All I can do is go someplace else, to that band room, to Wednesday mornings, 6:30 am, where I am singing — where we are singing — the words of the prophet Isaiah: You shall go out with joy and be led forth with peace. The mountains and the hills shall break forth before you. There will be shouts of joy, and all the trees of the fields will clap their hands, will clap their hands.

That, and this: I will grow up to become a person who will be able to make things like this not happen to other people. And I will tell this story. This story. I will make sure everyone knows.

And here I must interrupt the thoughts of my twelve-year-old self to tell you, reader, that I did not grow up to become a person who could keep things like this from happening to other people. And until this moment, this moment I am sharing with you, I did not grow up to tell this story. I tried, a few times, and less and less as years went by, to tell this story. But no friend ever wanted to hear this story. The past, they would say, is the past. Or: That was a long time ago. Get over it. Or: Nobody likes victim stories. And, most often, they would say nothing at all. They would just be very quiet — I could tell, always, from the looks on their faces, that I had made them very uncomfortable by sharing even the opening words of this confidence. I had revealed myself to be a very, very strange and disturbed individual.

I stopped trying to tell the story. I grew up, instead, to become a preacher. Briefly a preacher. Less than two years a preacher. And while I was a preacher I was befriended by a Palm Beach Gardens city worker, a meter reader named Tony Griffin, and it is important to know that Tony Griffin was black and that he was especially sensitive to racial issues, and that I was not — trained as I was, at this school, to not believe in any kind of legacy of racism in America, to believe that any talk of race was necessarily a crutch, an excuse used by black people unwilling to work hard, to pull themselves up by their bootstraps and all that. Tony and I had a falling out over this very issue.
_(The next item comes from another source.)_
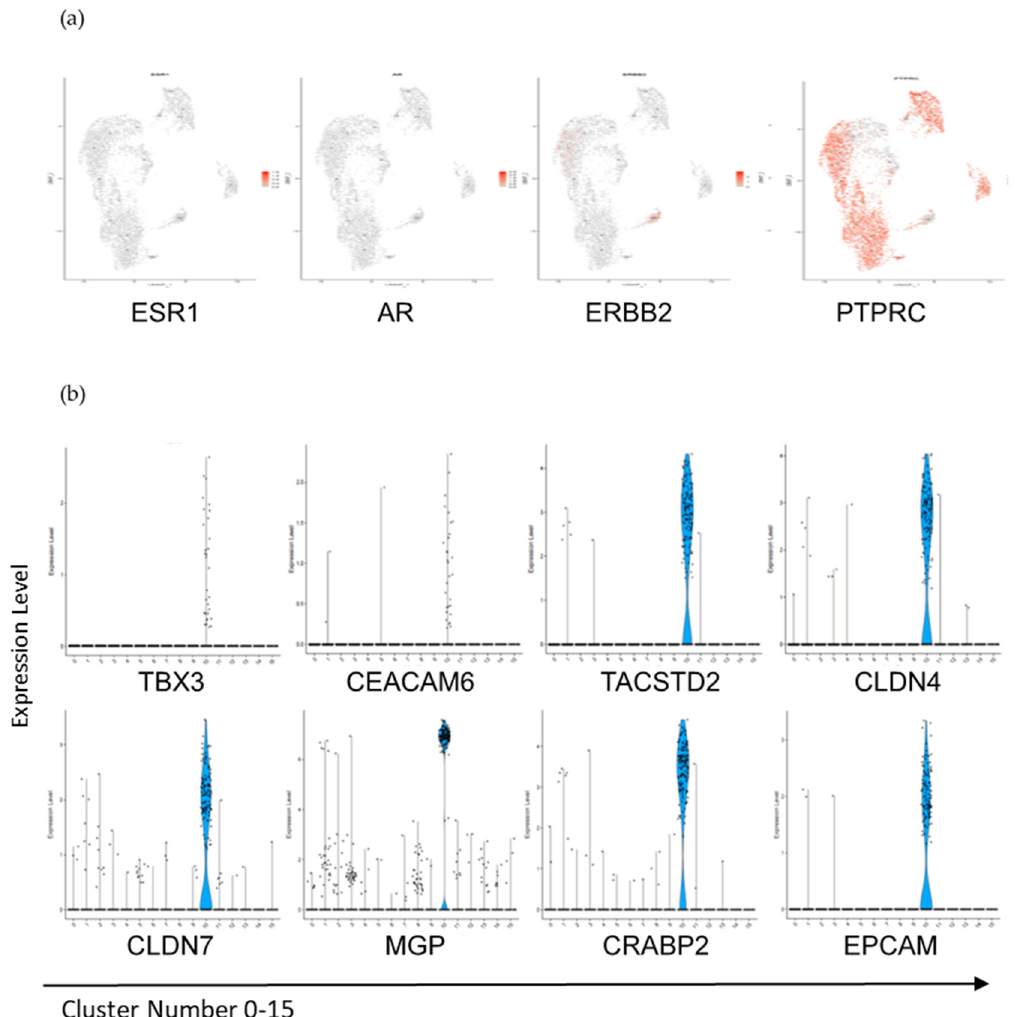
Figure 6. Significant gene expression within 10x Chromium cluster 10. ( a ) UMAPs displaying a differential gene expression of ER/PR/HER2 (ERBB2) and EpCAM identifying cluster 10 as non-immune cells. Few cells expressing these hormone-receptor genes were detected in cluster 10, however they were also expressed in other clusters. The scale of expression levels is shown for each gene. ( b ) Violin plots displaying genes of interest, which were significantly upregulated in cluster 10 when compared to other clusters. Claudin 4 (CLDN4) and Claudin 7 (CLDN7) while (TACSTD2), TBX3, and CEACAM6 were significantly expressed in cluster 10 (CTCs) with a minimal expression in the other clusters. Matrix Gla protein (MGP) and cellular retinoic acid binding protein 2 (CRABP2) were highly upregulated in cluster 10, with low-level expression in remaining clusters.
He was part of a small group of single people in their twenties and thirties who met at my house on Thursday nights to pray and read the Bible and play video games, mostly Madden Football ’99, on my Sony PlayStation. And Tony was sure that the people in the group — all of them white but him — had turned against him because he was black. I was convinced that this charge was completely unfounded, and conceded that possibly the others were growing impatient because they disliked his habit of interrupting the PlayStation games to put kung fu movies in the VCR. So we broke off our friendship, Tony and I, over race and video games and kung fu movies. And then I quit being a preacher, decided to be a writer, lived in my car for a while.

I kept a cell phone, though, and one afternoon two years later it rang — I was near Orlando — and I saw Tony Griffin on the caller ID, and I answered and was glad to hear his voice until he said, “I’m calling because I have leukemia.” And then I was making trips to West Palm Beach every couple of months to visit him in Hospice. And then we had another falling out. I didn’t know that leukemia was a disease of the immune system, and I had a cold, and I came to visit, and I coughed as I walked through the door, and Tony threw a cup of red jello at my head and said, “Motherfucker! You come in here with a cold!” I left the room as fast as I could and closed the door behind me, and I heard something else hit the door, and then: “I don’t ever want to see your ass again until I’m dead and you’re standing over my wooden box.” I honored his wishes for a year, and then his niece called and said, “Come quick, he’s got two days.”